Figure 1 : Probability density function of the positive training data set.	Figure 2 : Probability density function of the negative training data set.

Confidence measurement of prediction based on E-value of BLAST search

The confidence of a protein to be pluripotent is also calculated in term of p-value from BLAST search. If minimum E-value of a protein is E with respect to the database of positive training dataset, then p-value is calculate by the equation is P = 1 – e^E.

Results

5 fold cross validation results : The results of different models are given in the Table 1.

Table 1 : Performance compression of different models.

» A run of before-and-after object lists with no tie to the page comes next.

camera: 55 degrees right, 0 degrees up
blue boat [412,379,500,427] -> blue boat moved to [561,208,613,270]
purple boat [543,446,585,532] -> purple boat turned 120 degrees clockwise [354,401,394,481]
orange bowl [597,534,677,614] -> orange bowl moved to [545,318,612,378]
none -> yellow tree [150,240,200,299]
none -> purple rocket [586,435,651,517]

Models	No of features	Sensitivity	Specificity	Accuracy	PPV	NPV	MCC	Area under curve in ROC curve
SVM(Amino acid and dipeptide)	420	71.85	70.38	70.71	41.41	89.62	0.36	0.78
SVM(Amino acid and triad)	363	72.96	71.67	71.96	43.09	90.15	0.39	0.77
BLAST	NA	60.74	91.85	84.86	68.33	90.87	0.55	0.76
SVM(Amino acid and dipeptide)+BLAST	NA	77.41	79.72	79.20	52.51	92.41	0.51	0.82
SVM(Amino acid and triad)+BLAST	NA	78.52	77.89	78.04	50.72	92.60	0.49	0.82

Performance in unkown set from all Swiss-Prot proteins(Mouse and Human) : We evaluated all Swiss-Prot proteins of mouse and human by our proposed prediction model. For mouse we got 233 novel core pluripotent proteins and 323 novel extended pluripotent proteins. For human model, we got 167 novel core pluripotent and 385 extended pluripotent proteins.

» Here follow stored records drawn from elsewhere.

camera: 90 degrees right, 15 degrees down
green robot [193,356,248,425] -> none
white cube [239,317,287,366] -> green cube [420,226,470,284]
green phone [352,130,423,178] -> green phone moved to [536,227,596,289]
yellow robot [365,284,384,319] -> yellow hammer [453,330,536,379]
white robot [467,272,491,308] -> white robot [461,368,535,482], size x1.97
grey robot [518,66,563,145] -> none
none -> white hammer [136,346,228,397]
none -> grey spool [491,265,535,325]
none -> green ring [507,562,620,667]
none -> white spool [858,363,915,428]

Figure 3 : Protein-protein interactions of pluripotent proteins that were predicted from all Swiss-Prot mouse proteins and are associated with core pluripotent transcription factors Sox2,Pou5f1 and Nanog. Blue nodes are the newly predicted pluripotent proteins that are not in the positive training dataset and other nodes are predicted pluripotent proteins and also in the positive training dataset.

Figure 4 : Protein-protein interactions of pluripotent proteins that were predicted from all Swiss-Prot human proteins and are associated with core pluripotent transcription factors SOX2,POU5F1 and NANOG. Blue nodes are the newly predicted pluripotent proteins that are not in the positive trainig dataset and other nodes are predicted pluripotent proteins and are also in the positive training dataset.

Conclusion :

This is an organism independent prediction server where it predicts pluripotent proteins/genes with their confidence level to be pluripotent protein/gene. So it can help the biological community by helping not only pluripotent stem cell research, but also in developmental biology, stem cell research and cancer research.